Use the following command to pull the appropriate Docker image for your system.

MI350 series

docker pull rocm/7.0-preview:rocm7.0_preview_ubuntu_22.04_sgl-dev-v0.5.2rc2_mi35x_rc1

MI300X series

docker pull rocm/7.0-preview:rocm7.0_preview_ubuntu_22.04_sgl-dev-v0.5.2rc2-mi30x_rc1

Download the model#

See the model card on Hugging Face at deepseek-ai/DeepSeek-R1-0528.

pip install huggingface_hub[cli] hf_transfer hf_xet
HF_HUB_ENABLE_HF_TRANSFER=1 \
HF_HOME=/data/huggingface-cache \
HF_TOKEN="<HF_TOKEN>" \
huggingface-cli download deepseek-ai/DeepSeek-R1-0528 --exclude "original/*"

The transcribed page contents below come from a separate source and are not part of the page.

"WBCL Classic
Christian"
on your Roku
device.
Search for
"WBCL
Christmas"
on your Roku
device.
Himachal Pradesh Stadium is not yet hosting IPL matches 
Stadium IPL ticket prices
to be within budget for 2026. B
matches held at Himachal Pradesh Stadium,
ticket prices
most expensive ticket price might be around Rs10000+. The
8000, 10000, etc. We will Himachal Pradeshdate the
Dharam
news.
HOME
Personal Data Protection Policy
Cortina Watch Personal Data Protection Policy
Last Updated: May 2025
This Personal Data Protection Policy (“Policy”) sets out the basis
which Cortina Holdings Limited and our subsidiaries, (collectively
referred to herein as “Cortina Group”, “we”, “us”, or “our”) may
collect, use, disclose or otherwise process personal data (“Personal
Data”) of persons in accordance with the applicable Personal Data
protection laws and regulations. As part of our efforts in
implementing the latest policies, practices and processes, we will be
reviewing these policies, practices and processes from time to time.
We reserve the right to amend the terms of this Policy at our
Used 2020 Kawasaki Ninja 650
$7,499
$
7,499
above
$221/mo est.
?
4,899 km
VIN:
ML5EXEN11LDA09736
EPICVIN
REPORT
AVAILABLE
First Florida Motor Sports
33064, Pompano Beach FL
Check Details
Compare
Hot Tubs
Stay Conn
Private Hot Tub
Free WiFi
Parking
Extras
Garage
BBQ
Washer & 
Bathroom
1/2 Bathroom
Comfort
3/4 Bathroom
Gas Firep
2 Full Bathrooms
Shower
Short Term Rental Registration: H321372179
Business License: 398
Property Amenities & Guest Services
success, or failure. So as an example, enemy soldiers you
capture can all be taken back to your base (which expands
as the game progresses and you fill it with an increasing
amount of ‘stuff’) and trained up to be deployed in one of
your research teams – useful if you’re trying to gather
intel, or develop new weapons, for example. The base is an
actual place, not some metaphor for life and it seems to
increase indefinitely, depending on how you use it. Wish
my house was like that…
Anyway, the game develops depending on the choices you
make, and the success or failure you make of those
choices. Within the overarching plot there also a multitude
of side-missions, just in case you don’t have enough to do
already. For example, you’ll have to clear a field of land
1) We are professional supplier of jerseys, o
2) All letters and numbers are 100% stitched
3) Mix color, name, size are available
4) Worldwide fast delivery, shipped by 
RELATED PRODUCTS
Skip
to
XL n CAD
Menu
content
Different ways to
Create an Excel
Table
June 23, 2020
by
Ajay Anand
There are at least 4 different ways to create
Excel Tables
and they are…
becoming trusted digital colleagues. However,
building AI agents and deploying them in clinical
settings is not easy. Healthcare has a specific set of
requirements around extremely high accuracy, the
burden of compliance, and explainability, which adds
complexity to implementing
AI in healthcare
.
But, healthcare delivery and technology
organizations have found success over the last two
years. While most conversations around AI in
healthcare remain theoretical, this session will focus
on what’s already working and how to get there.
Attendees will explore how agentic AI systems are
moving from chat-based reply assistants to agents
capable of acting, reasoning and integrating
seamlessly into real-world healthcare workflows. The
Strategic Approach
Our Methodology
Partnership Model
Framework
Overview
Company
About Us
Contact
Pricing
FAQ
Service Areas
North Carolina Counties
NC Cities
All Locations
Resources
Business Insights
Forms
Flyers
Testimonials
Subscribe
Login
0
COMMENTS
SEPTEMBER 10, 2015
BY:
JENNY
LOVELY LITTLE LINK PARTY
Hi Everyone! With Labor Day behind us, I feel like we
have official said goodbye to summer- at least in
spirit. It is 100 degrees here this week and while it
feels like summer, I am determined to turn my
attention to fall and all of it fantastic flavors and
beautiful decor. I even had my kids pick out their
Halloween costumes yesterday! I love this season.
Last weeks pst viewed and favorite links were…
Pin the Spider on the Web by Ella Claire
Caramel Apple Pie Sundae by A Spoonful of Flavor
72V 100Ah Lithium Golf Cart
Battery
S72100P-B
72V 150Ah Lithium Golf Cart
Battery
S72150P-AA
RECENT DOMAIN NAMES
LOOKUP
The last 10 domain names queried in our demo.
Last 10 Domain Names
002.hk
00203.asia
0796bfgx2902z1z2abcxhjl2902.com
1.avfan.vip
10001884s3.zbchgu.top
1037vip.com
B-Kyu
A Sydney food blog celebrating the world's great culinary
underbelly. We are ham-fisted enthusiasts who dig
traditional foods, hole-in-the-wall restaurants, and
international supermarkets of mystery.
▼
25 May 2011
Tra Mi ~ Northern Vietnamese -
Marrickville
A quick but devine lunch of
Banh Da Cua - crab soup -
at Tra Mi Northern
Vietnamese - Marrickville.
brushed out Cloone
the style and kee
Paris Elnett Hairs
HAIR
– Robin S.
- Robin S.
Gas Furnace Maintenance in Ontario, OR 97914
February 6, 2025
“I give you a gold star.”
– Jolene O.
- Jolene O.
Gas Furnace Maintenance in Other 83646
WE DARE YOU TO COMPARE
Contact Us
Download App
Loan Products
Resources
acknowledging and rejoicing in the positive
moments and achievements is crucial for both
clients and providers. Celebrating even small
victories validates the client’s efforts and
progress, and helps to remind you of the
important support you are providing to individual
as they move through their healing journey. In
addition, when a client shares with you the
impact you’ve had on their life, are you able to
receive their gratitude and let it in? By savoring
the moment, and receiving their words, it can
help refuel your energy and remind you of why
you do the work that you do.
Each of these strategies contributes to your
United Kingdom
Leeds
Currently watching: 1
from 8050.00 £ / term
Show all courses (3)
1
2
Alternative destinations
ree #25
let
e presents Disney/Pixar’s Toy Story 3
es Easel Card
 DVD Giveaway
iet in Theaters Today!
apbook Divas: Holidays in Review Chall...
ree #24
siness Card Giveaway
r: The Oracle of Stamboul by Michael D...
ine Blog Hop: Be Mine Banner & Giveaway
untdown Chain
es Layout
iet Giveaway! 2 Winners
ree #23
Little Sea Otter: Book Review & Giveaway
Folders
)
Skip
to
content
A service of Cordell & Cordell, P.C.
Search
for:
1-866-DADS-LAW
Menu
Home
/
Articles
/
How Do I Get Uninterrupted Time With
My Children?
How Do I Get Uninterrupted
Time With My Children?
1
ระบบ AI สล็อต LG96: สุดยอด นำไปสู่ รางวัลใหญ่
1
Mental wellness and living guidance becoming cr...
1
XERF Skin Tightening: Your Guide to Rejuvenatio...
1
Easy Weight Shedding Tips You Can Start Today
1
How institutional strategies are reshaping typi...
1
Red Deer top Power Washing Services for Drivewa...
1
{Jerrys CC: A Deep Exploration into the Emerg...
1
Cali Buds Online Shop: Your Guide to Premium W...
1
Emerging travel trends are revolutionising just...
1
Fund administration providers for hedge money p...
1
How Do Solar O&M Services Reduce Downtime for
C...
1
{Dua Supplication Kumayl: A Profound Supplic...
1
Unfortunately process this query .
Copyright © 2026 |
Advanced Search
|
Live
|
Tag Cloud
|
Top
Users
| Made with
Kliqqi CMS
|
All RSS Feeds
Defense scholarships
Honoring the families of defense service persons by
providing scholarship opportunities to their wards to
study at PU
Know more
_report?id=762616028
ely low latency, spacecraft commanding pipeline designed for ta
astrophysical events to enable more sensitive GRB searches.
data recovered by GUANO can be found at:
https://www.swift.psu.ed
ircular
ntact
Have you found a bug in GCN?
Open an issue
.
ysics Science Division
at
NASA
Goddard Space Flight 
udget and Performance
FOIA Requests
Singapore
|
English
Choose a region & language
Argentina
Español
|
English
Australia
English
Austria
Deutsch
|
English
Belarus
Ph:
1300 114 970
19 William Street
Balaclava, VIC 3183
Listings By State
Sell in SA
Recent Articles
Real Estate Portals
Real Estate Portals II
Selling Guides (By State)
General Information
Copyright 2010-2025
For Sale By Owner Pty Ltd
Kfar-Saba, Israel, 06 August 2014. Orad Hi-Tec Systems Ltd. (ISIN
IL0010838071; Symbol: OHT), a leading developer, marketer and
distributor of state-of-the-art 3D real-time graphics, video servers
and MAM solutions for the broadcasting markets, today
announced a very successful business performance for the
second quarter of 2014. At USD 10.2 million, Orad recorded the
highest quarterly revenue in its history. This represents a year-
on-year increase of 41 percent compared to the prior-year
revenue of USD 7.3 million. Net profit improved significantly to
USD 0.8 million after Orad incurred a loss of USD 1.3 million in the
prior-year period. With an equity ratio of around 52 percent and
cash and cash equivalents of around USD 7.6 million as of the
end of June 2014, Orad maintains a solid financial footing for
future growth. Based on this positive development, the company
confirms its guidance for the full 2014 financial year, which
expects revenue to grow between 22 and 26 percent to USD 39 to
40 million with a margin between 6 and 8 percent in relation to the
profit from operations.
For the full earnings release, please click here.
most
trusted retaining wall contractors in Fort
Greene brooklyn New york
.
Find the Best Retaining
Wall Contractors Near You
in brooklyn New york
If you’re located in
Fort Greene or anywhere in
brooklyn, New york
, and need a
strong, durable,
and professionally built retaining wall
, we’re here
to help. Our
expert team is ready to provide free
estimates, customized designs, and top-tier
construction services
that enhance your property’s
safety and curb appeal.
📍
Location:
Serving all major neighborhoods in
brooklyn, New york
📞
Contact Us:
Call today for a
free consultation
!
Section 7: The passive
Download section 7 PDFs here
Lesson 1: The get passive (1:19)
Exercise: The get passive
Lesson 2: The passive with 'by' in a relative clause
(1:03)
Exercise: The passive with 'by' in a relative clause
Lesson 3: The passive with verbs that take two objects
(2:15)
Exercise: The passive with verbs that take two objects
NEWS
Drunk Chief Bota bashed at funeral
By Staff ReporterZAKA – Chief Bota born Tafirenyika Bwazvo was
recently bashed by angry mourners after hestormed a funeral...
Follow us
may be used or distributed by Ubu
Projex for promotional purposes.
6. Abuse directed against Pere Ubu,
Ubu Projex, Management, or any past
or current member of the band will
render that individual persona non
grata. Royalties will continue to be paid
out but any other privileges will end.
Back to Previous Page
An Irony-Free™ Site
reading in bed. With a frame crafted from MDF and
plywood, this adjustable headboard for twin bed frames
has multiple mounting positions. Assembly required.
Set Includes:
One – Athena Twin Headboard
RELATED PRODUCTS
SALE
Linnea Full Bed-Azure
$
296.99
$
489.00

Run the inference benchmark#

Start the container using the following command.

MI350 series

docker run -it \
    --user root \
    --group-add video \
    --cap-add=SYS_PTRACE \
    --security-opt seccomp=unconfined \
    -w /app/ \
    --ipc=host \
    --network=host \
    --shm-size 64G \
    --mount type=bind,src=/data,dst=/data \
    --device=/dev/kfd \
    --device=/dev/dri \
    -e SGLANG_USE_AITER=1 \
    rocm/7.0-preview:rocm7.0_preview_ubuntu_22.04_sgl-dev-v0.5.2rc2_mi35x_rc1

MI300X series

docker run -it \
    --user root \
    --group-add video \
    --cap-add=SYS_PTRACE \
    --security-opt seccomp=unconfined \
    -w /app/ \
    --ipc=host \
    --network=host \
    --shm-size 64G \
    --mount type=bind,src=/data,dst=/data \
    --device=/dev/kfd \
    --device=/dev/dri \
    -e SGLANG_USE_AITER=1 \
    rocm/7.0-preview:rocm7.0_preview_ubuntu_22.04_sgl-dev-v0.5.2rc2-mi30x_rc1

Start the server.

python3 -m sglang.launch_server \
    --model-path deepseek-ai/DeepSeek-R1-0528 \
    --host localhost \
    --port 8000 \
    --tensor-parallel-size 8 \
    --trust-remote-code \
    --chunked-prefill-size 196608 \
    --mem-fraction-static 0.8 \
    --disable-radix-cache \
    --num-continuous-decode-steps 4 \
    --max-prefill-tokens 196608 \
    --cuda-graph-max-bs 128 &

Run the benchmark with the following options.

input_tokens=1024
output_tokens=1024
max_concurrency=64
num_prompts=128

python3 -m sglang.bench_serving \
    --host localhost \
    --port 8000 \
    --model deepseek-ai/DeepSeek-R1-0528 \
    --dataset-name random \
    --random-input ${input_tokens} \
    --random-output ${output_tokens} \
    --random-range-ratio 1.0 \
    --max-concurrency ${max_concurrency} \
    --num-prompt ${num_prompts}